TEXTE
•••••
8 septembre 2008

LONDRES, 8 sept 2008 (AFP). Le lobby anti-OGM dans les pays occidentaux freine le recours aux nouvelles technologies en matière d’agriculture qui pourraient aider à nourrir le continent africain, a estimé lundi l’ancien conseiller scientifique du gouvernement britannique.

Notre avis (NLDR ecolopop indépendante de l’AFP) : Sir David King , ancien conseiller du gouvernement de Tony Blair, a un discours plutôt controversé en matière d’environnement. Il dénonce notamment l’attitude des écologistes face aux nouvelles technologies comme le nucléaire, ou les OGM dont l’article ci dessous est une défense très subjective… A lire, non sans intérêt,  avec des pincettes.

« L’attitude de l’Occident qui se tourne vers les cultures bio -un style de vie pour ces pays en surplus alimentaire- et s’oppose aux nouvelles technologies agricoles en général et aux OGM en particulier, a été adoptée dans toute l’Afrique, à l’exception de l’Afrique du Sud, avec des conséquences dévastatrices », a déclaré David King lors d’un discours au Festival des sciences à Liverpool (nord-ouest).
•••••
DONNÉES EXTRAITES
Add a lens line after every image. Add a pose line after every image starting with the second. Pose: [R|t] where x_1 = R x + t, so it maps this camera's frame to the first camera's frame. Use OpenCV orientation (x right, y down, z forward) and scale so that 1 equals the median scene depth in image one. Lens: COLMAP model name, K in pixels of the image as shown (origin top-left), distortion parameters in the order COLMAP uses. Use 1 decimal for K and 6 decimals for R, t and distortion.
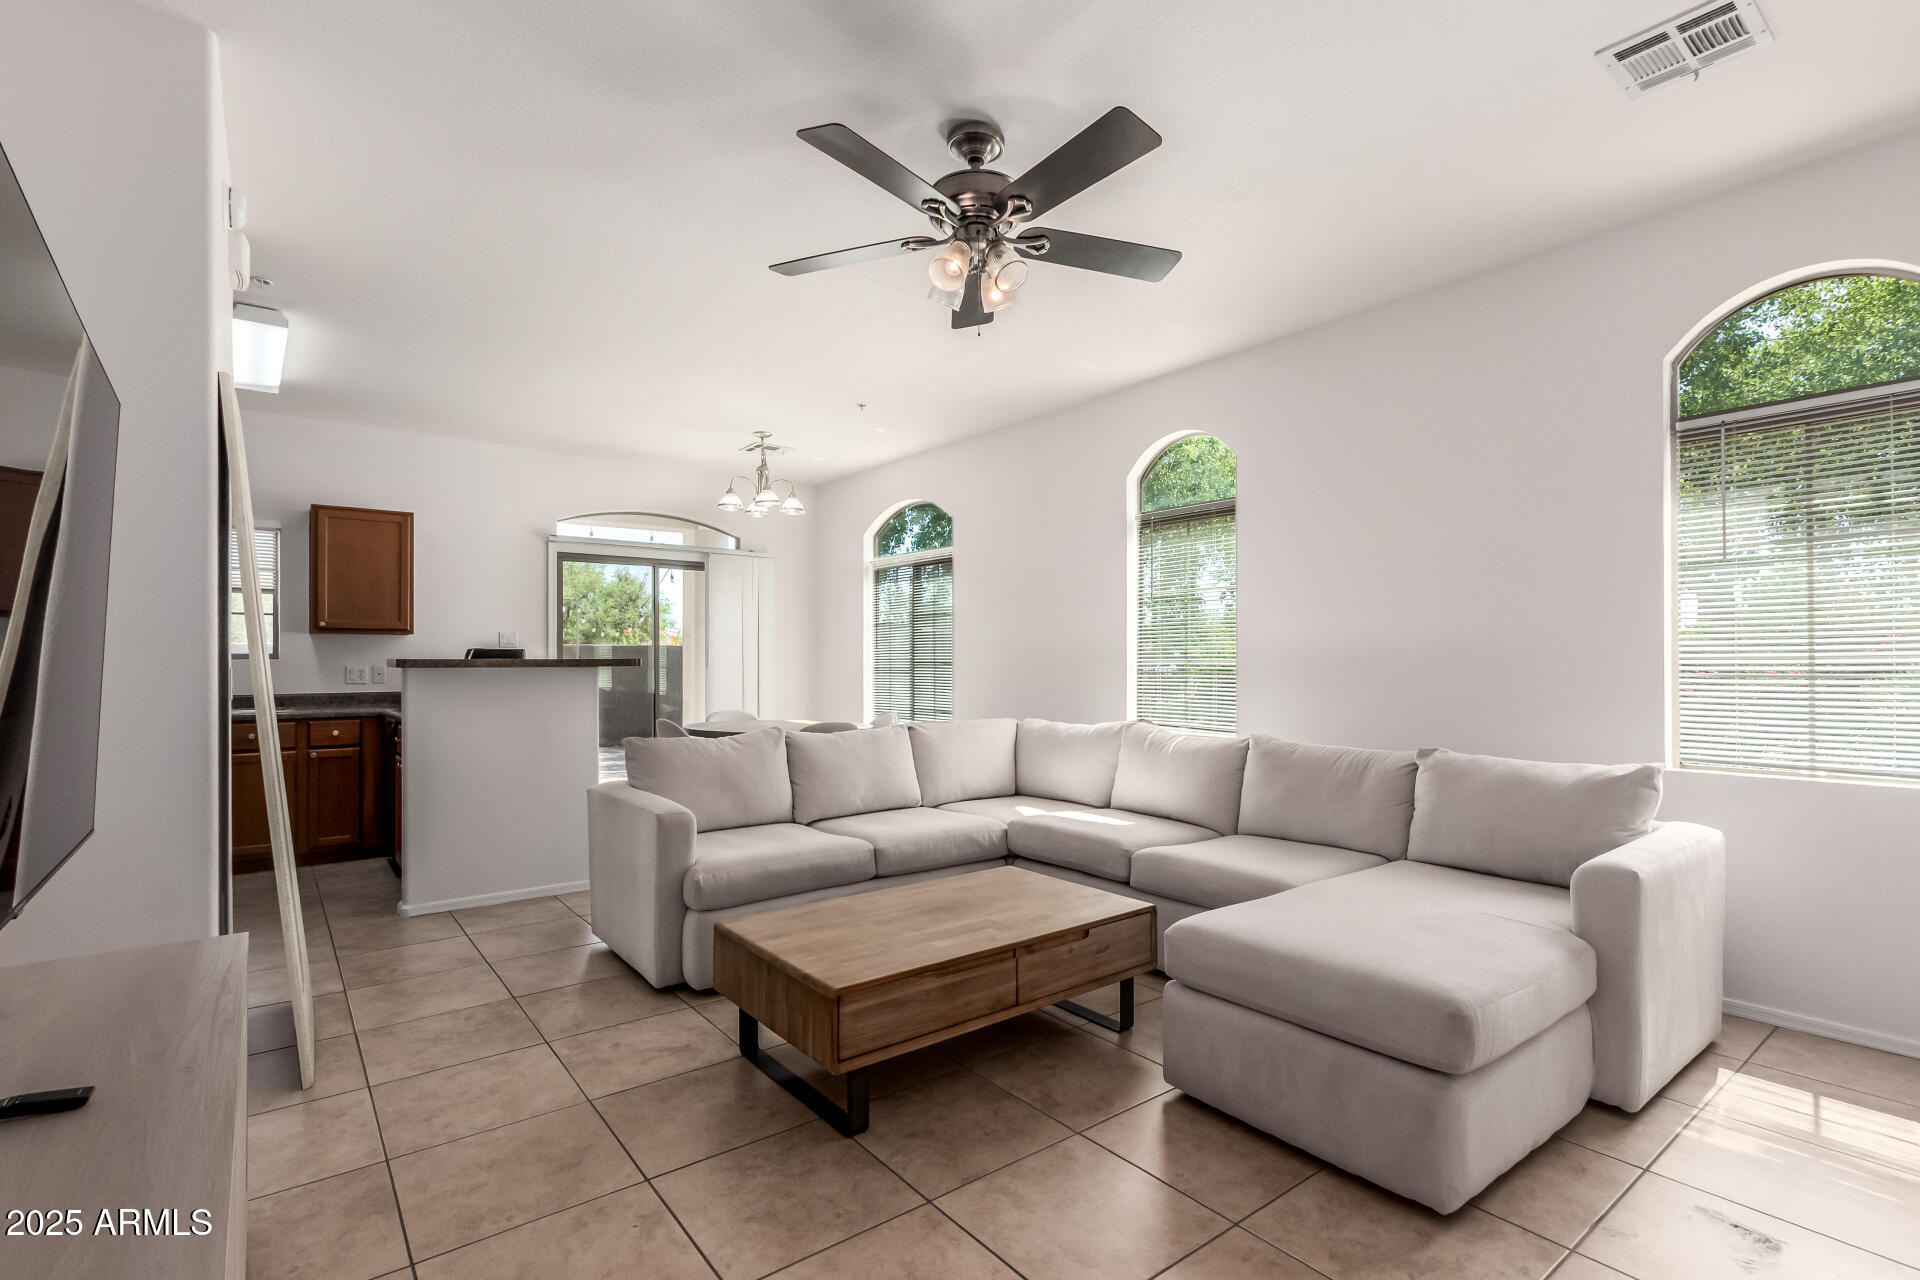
lens RADIAL K [[885.1, 0, 961.2], [0, 885.1, 682.1], [0, 0, 1]] dist [0.000956, 0.000170]
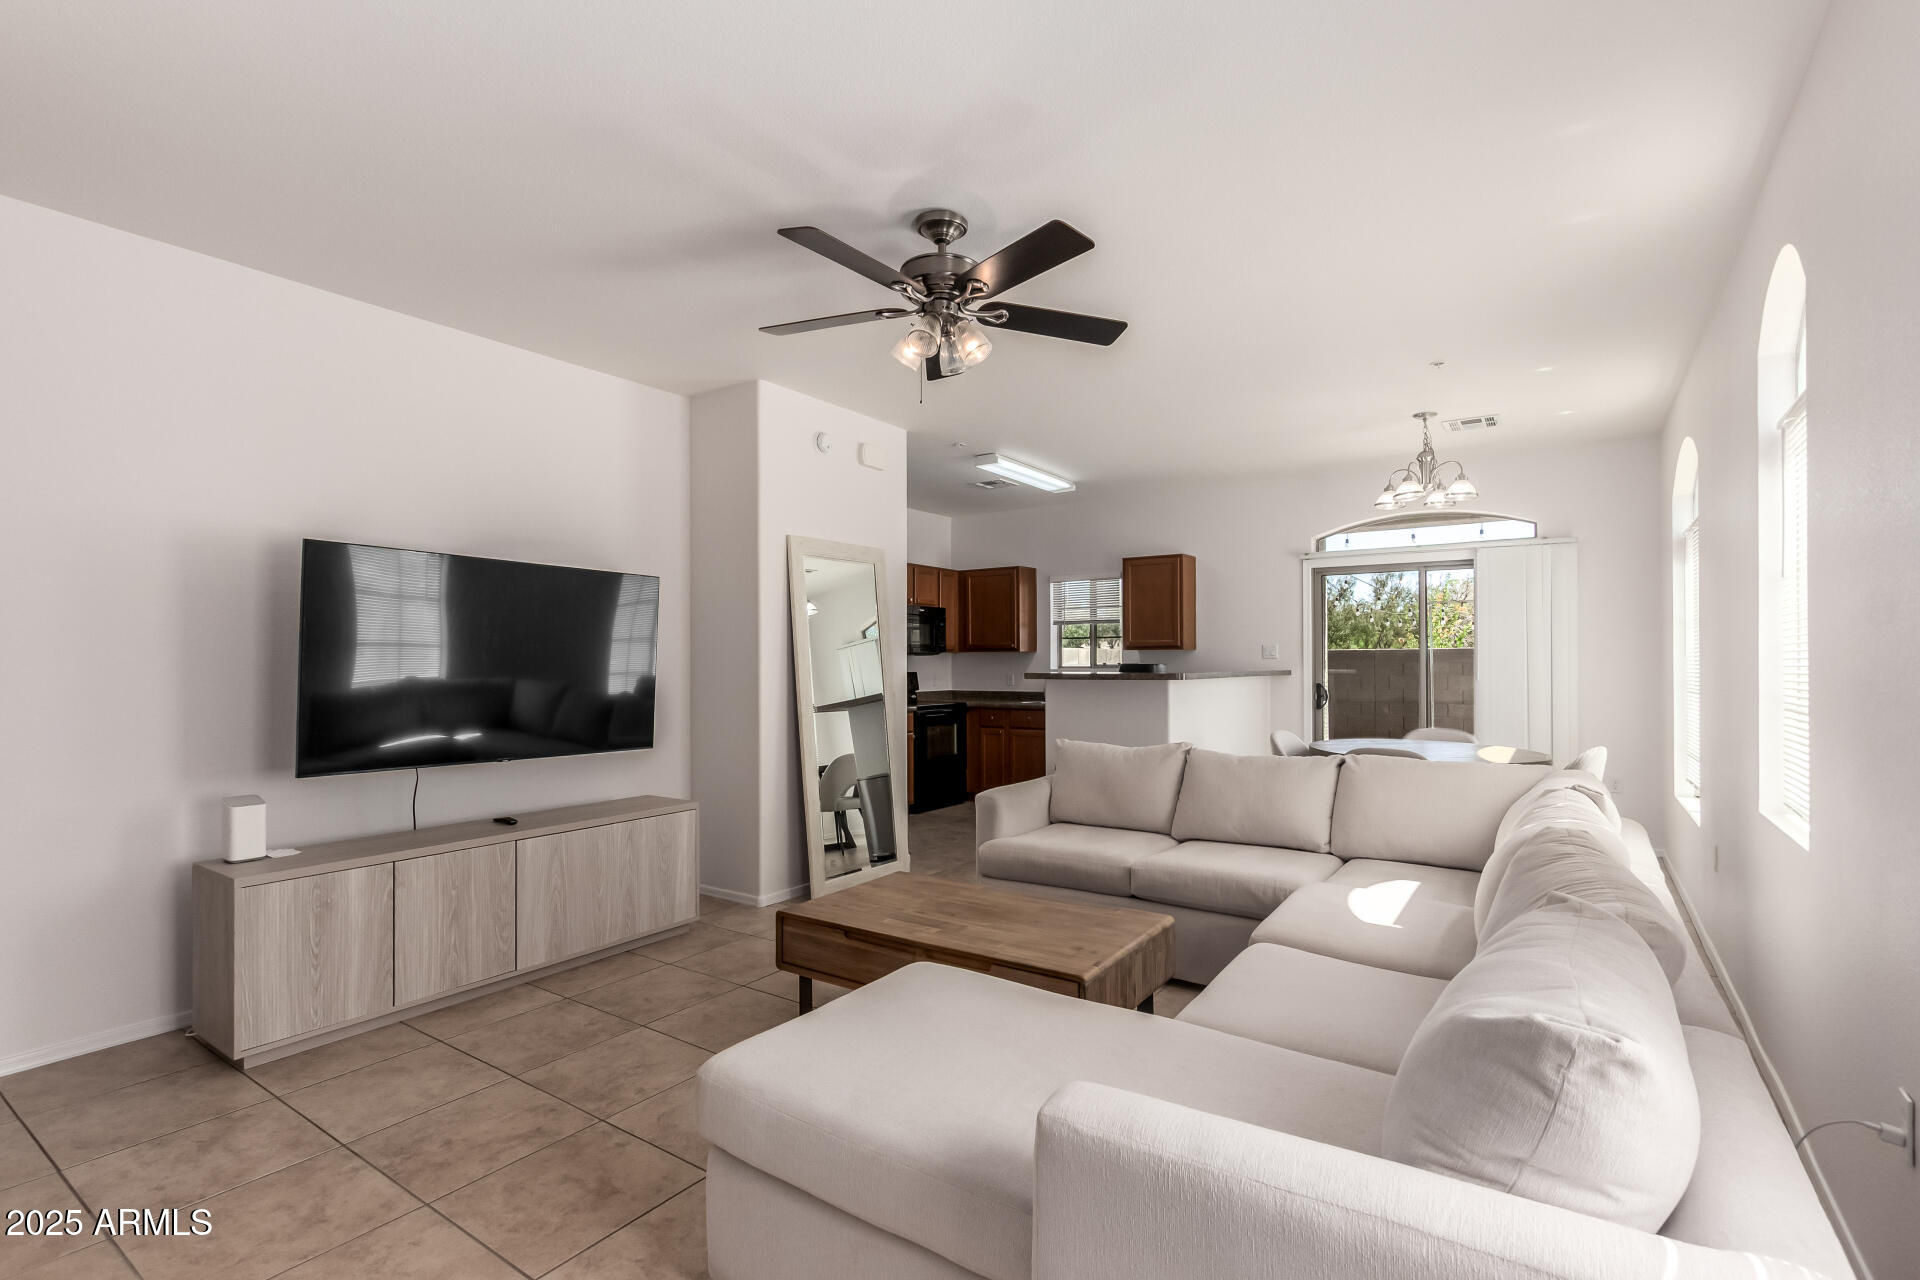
lens RADIAL K [[898.6, 0, 960.0], [0, 898.6, 640.0], [0, 0, 1]] dist [-0.001176, -0.000046]
pose [[0.312646, -0.020491, -0.949649, 0.574426], [-0.016296, 0.999504, -0.026931, -0.030853], [0.949730, 0.023895, 0.312157, 0.329431]]
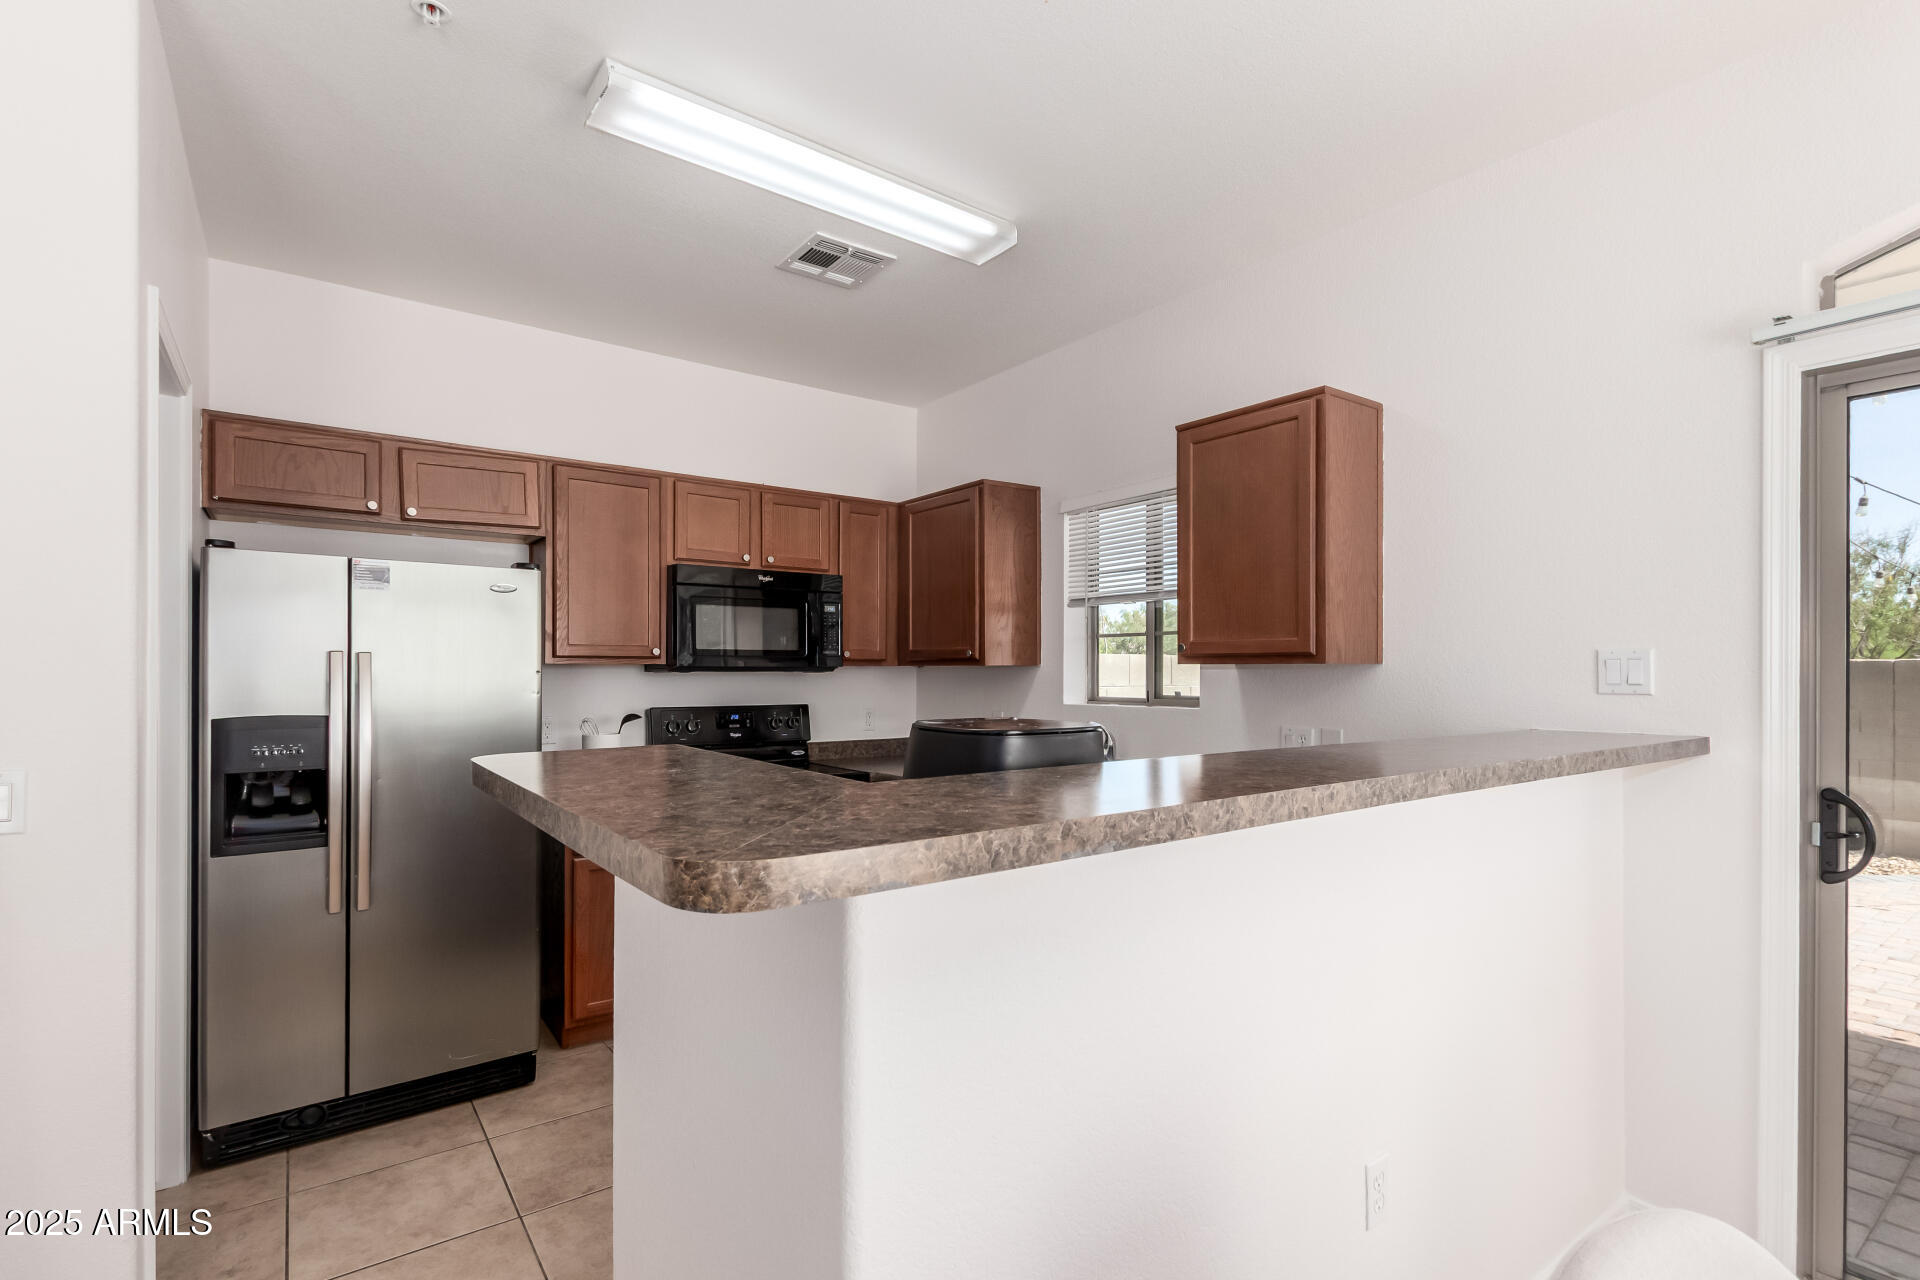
lens RADIAL K [[880.4, 0, 968.7], [0, 880.4, 664.6], [0, 0, 1]] dist [-0.000097, -0.000096]
pose [[-0.018556, -0.001478, -0.999827, -0.203617], [-0.021978, 0.999758, -0.001070, -0.055030], [0.999586, 0.021954, -0.018584, 0.940890]]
•••••
CONSIGNE
D'après le texte, quel pays d'Afrique n'a pas adopté l'attitude occidentale hostile aux nouvelles technologies agricoles, selon David King ?

CORRIGÉ
L'Afrique du Sud.